Living Blues #265 (February/March) begins the celebration of the 50th Anniversary of Living Blues. Eighty-eight-year-old Leon Blue has had a remarkable, though mostly under the radar, musical career. Through run-ins with Bob Wills, recording with Lowell Fulson, and touring with Ike Turner and Albert Collins, Blue has seen it all. Chicago club stalwart Smilin’ Bobby Smith has been playing the blues since the early 1960s and yet many fans may not have heard of him. Smith plays live most nights, but his lack of recordings has made his career a local one. And he likes it that way. Pennsylvania-based bluesman Clarence Spady exploded on the scene in the 1990s but personal issues put his career on hold. Over the last decade he has been rebuilding his career and tearing up the local festival scene and New York club scene.

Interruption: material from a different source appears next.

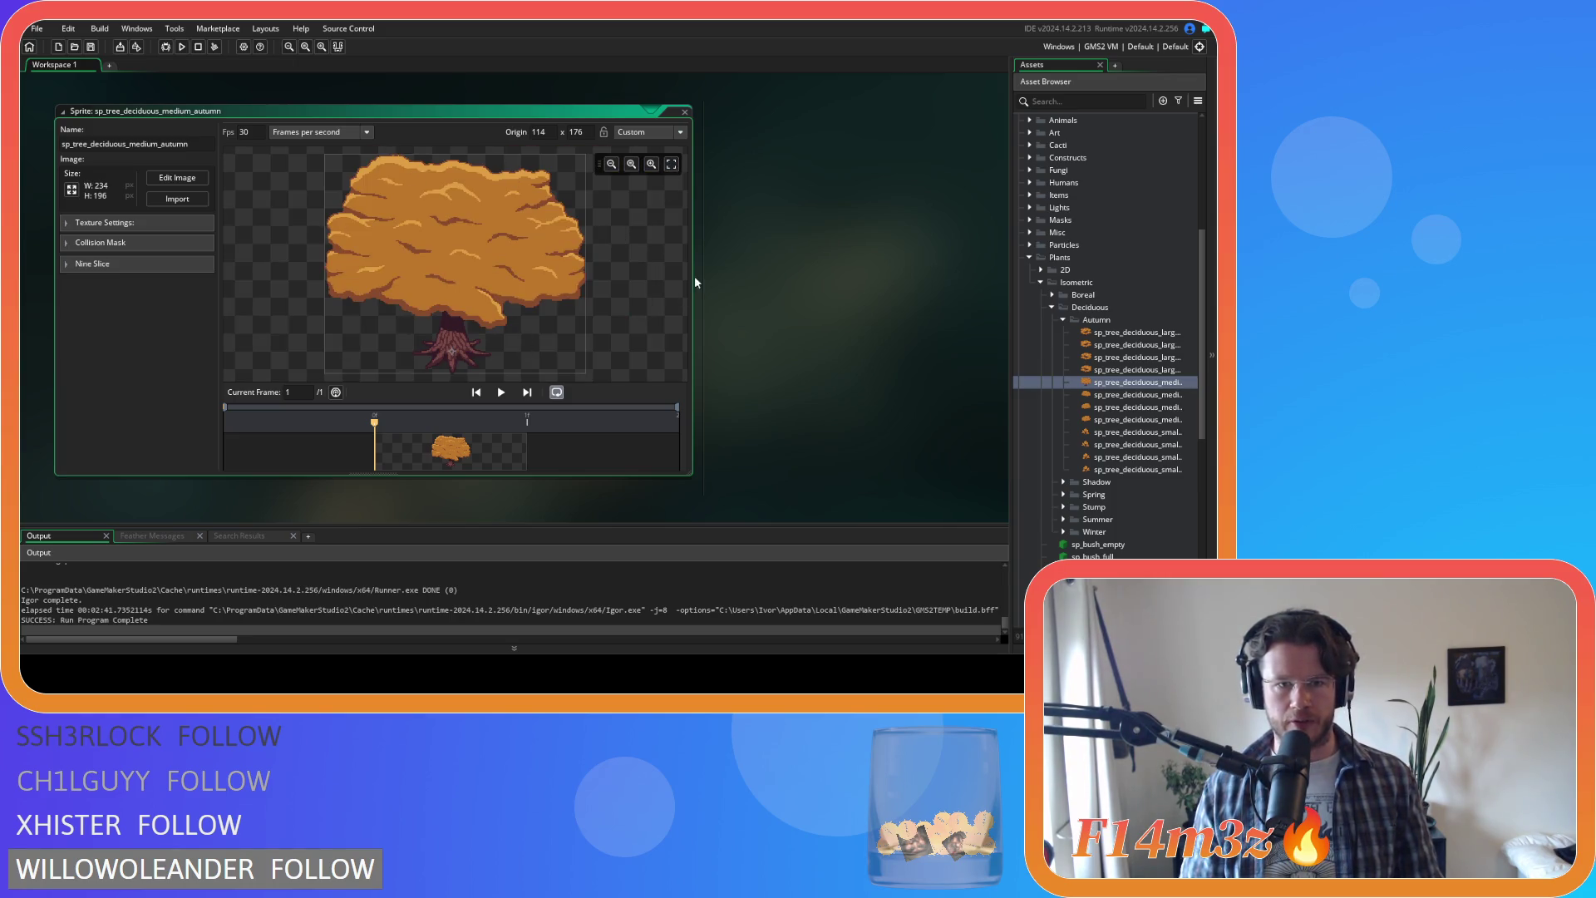
pyautogui.click(652, 108)
pyautogui.doubleClick(1150, 396)
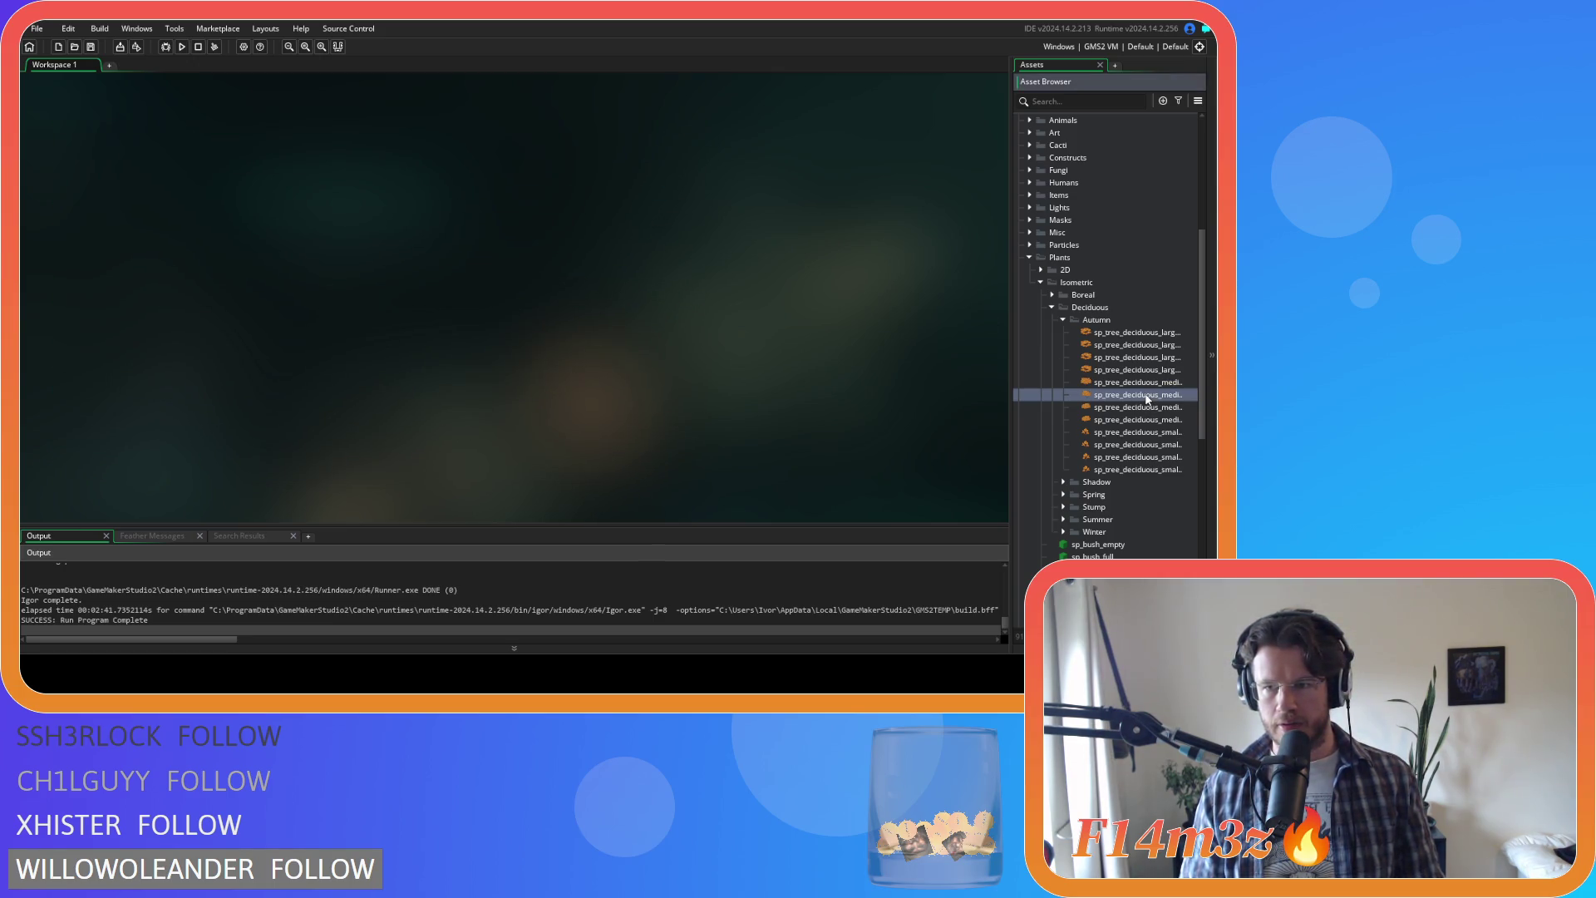
# Step: Check the uncut medium autumn tree's origin against the chopped sprite
pyautogui.click(177, 199)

In January 1950 Baby Face Leroy Foster, Muddy Waters, and Little Walter recorded a series of sides for Parkway Records that captured a new, raw energy infiltrating the early postwar blues era in this issue’s Let It Roll. Perhaps the grittiest song of all recorded by Foster, Waters, and Walter was their version of Rollin’ and Tumblin’. We trace the history of this classic blues song in Rollin’ and Tumblin’ . . . The Story of a Song. Celebrating 50 Years of Living Blues is a visual tour of 50 years of Living Blues.

Plus What’s Going On, the first of a series of “50” lists from list master Jim DeKoster, and the latest Blues News, record reviews, book reviews, and the Living Blues Radio Charts.